La situation devient, pour les interactionnistes, un concept clé intimement lié aux jeux de la communication et de l'action en société. Ceux-ci développent l'idée selon laquelle la situation serait en quelque sorte un vivier. Réservoir dans lequel les individus seraient en mesure de puiser et d'identifier les indices qui leur permettraient ou non de se construire le cadrage nécessaire à l'interprétation des événements, à leur donner du sens et à en ajuster leurs actions. La situation demande donc à l'individu de s'interroger sur ce qui se passe ici et maintenant. Il est alors question

d'une construction de sens qui s'effectue à travers le point de vue subjectif de l'individu, ce qui engendrera ou non du conflit et donc de la négociation entre les individus.

Enfin, pragmatistes et interactionnistes donnent à la notion de situation une valeur heuristique. D'une part, les premiers lui confèrent un caractère émergeant se créant à partir du processus d'enquête effectué par le praticien. D'autre part, les seconds conçoivent la situation comme un contexte d'interprétation à partir duquel l'individu vient chercher les indices lui permettant d'orienter et de cadrer ses actes.

Fermons maintenant cette parenthèse sur la notion de situation et rapportons ces définitions à notre propre problématique. En ce qui nous concerne, nous allons intentionnellement modifier les éléments d'une situation donnée en y transformant quelque peu certains éléments de l'environnement sonore. Ceci nous permettra d'observer les réactions, les agissements de ces usagers, praticiens ordinaires de l'espace public urbain par excellence, mis ainsi en situation sonore déstabilisante. Il sera alors question de rendre compte à la fois des conduites, des comportements, des actions et des actes que l'usager entreprendra individuellement ainsi que collectivement, afin de donner du sens à cette situation sonore inhabituelle, voire dérangeante.

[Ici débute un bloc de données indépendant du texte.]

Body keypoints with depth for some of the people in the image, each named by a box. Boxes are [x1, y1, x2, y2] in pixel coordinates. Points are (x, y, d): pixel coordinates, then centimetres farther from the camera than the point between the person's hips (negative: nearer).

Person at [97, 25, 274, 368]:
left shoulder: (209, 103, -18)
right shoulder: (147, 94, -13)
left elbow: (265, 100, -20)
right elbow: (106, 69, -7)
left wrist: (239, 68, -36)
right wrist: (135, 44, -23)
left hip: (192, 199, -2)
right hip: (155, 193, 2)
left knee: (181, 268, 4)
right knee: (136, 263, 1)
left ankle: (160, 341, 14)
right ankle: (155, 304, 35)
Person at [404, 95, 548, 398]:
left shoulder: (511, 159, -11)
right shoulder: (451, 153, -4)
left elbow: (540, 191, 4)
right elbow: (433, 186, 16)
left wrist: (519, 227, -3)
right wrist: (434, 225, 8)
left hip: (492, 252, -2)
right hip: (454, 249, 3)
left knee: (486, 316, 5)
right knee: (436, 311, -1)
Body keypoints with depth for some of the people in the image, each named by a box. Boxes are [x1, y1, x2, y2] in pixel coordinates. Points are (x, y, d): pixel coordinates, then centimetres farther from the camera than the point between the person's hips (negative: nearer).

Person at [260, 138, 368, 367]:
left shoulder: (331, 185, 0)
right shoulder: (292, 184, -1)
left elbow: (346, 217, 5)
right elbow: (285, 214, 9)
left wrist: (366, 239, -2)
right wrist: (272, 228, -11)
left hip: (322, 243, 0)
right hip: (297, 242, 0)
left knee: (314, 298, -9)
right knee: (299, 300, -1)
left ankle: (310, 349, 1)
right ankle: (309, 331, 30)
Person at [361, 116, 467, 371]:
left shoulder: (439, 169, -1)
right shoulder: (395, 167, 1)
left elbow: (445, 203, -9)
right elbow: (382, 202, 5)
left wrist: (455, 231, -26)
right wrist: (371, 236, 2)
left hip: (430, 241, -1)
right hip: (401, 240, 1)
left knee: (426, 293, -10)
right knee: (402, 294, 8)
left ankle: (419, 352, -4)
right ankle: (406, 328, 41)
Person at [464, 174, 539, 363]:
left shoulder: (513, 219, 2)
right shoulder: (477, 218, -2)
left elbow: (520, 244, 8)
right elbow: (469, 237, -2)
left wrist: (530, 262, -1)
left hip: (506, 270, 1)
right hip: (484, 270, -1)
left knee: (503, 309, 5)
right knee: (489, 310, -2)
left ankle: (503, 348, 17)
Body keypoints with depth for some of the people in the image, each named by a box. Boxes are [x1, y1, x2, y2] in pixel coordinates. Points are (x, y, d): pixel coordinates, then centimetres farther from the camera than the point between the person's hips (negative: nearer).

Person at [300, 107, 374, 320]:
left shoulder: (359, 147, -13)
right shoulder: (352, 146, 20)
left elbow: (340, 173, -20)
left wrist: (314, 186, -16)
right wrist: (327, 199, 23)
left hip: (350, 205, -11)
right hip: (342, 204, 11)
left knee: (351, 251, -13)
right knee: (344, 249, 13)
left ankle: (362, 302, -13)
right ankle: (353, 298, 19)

Nous allons, grâce à l'intégration de notre dispositif sonore en espace public urbain, amplifier, exagérer, pour reprendre les termes de Anders, la présence sonore, la place sonore des traces sonores de pas dans l'environnement sonore. Ceci aura comme conséquence de transformer l'expérience sonore ordinaire des usagers, remettant en cause le schéma perceptif et sensible conventionnel. Nous croyons qu'en proposant aux oreilles des usagers des traces sonores de pas à une intensité sonore plus soutenue qu'à l'ordinaire, celles-ci viendront nécessairement perturber leurs repères sonores habituels, leur demandant de revoir, de reconsidérer, de réinterpréter la situation dans laquelle ils se trouvent. C'est à ce moment que nous devrons être attentifs, la brèche étant désormais ouverte, afin de saisir les différentes actions qui seront générées chez les usagers par ce type particulier de traces sonores dans l'espace collectif urbain.

Les types de données que nous recueillerons ne seront pas à proprement parlé ceux évoqués par la parole des usagers – quoiqu'il en sera finalement question suite à l'évolution de notre méthodologie – mais plutôt ceux provenant du langage du corps et des corps en mouvement, à savoir ceux des usagers ainsi que les différentes sonorités (n'excluant pas le langage parlé) qu'ils produiront.